Ce rattachement du SGAE à l’Élysée a un –bref- précédent, mais à une époque où l’Union n’avait pas les compétences qu’elle a acquises depuis : entre 1988 et 1990, Élisabeth Guigou, qui dirigeait ce qui s’appelait alors le SGCI, a été nommée conseillère Europe de François Mitterrand à une période clef, celle du lancement des négociations du projet de monnaie unique. Ensuite, cet organisme a été replacé sous la double tutelle du premier ministre et du ministre des Finances avant, fin 2005, de passer sous la coupe de Matignon (c’est aussi à ce moment qu’il a changé de nom).

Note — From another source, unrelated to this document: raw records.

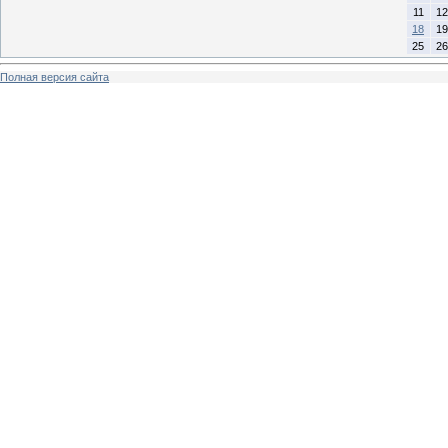
11
12
18
19
25
26
Полная версия сайта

Ce changement institutionnel implique que la politique européenne sera uniquement élaborée par l’Élysée et le ministre des Finances (en l’occurrence Michel Sapin) et qu’elle échappera largement à Manuel Valls. Avec l’importance prise par le Conseil européen des chefs d’État et de gouvernement, c’est un développement logique : il était curieux que les positions de la France soient élaborées par le premier ministre alors que celui-ci n’y siège pas, pas plus, depuis le traité de Lisbonne, que le ministre des Affaires étrangères. Mais, afin de respecter l’ordre constitutionnel français, le conseiller Europe du premier ministre sera en même temps secrétaire général adjoint du SGAE: «Matignon sera ainsi dans la boucle», dit un proche du dossier. Ce rattachement à l’Elysée montre aussi que les affaires européennes occupent une place fondamentale dans la politique française. L’autorité du SGAE sur les ministres en sera renforcée d’autant.

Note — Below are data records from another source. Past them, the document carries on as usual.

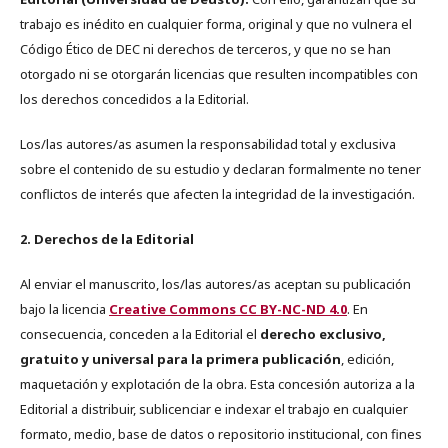
trabajo es inédito en cualquier forma, original y que no vulnera el
Código Ético de DEC ni derechos de terceros, y que no se han
otorgado ni se otorgarán licencias que resulten incompatibles con
los derechos concedidos a la Editorial.
Los/las autores/as asumen la responsabilidad total y exclusiva
sobre el contenido de su estudio y declaran formalmente no tener
conflictos de interés que afecten la integridad de la investigación.
2. Derechos de la Editorial
Al enviar el manuscrito, los/las autores/as aceptan su publicación
bajo la licencia
Creative Commons CC BY-NC-ND 4.0
. En
consecuencia, conceden a la Editorial el
derecho exclusivo,
gratuito y universal para la primera publicación
, edición,
maquetación y explotación de la obra. Esta concesión autoriza a la
Editorial a distribuir, sublicenciar e indexar el trabajo en cualquier
formato, medio, base de datos o repositorio institucional, con fines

Cependant, cette innovation soulève quelques questions : d’abord, beaucoup de dossiers européens ont des implications internes : par exemple la politique économique ou encore les aides d’État. Le premier ministre peut-il se retrouver ainsi renvoyé à la marge alors qu’il devra en assumer les conséquences sur le plan intérieur ? Ensuite, comment l’Élysée va-t-il pouvoir gérer autant de dossiers très techniques ? Enfin, si Matignon doit rendre des comptes de son action devant le Parlement, ce n’est pas le cas de l’Élysée, ce qui va encore accroître le déficit démocratique français, une grosse partie de l’interministériel échappant désormais à tout contrôle parlementaire… Mais, comme le remarque le haut fonctionnaire déjà cité, «la question démocratique préexistait déjà à cette nouvelle répartition des taches. Surtout, dans tous les pays de l’Union, la structure administrative est la même: c’est celui qui siège au Conseil européen qui gère en direct les affaires européennes».
N.B.: ajout d’une précision sur le rôle du conseiller Europe de Matignon.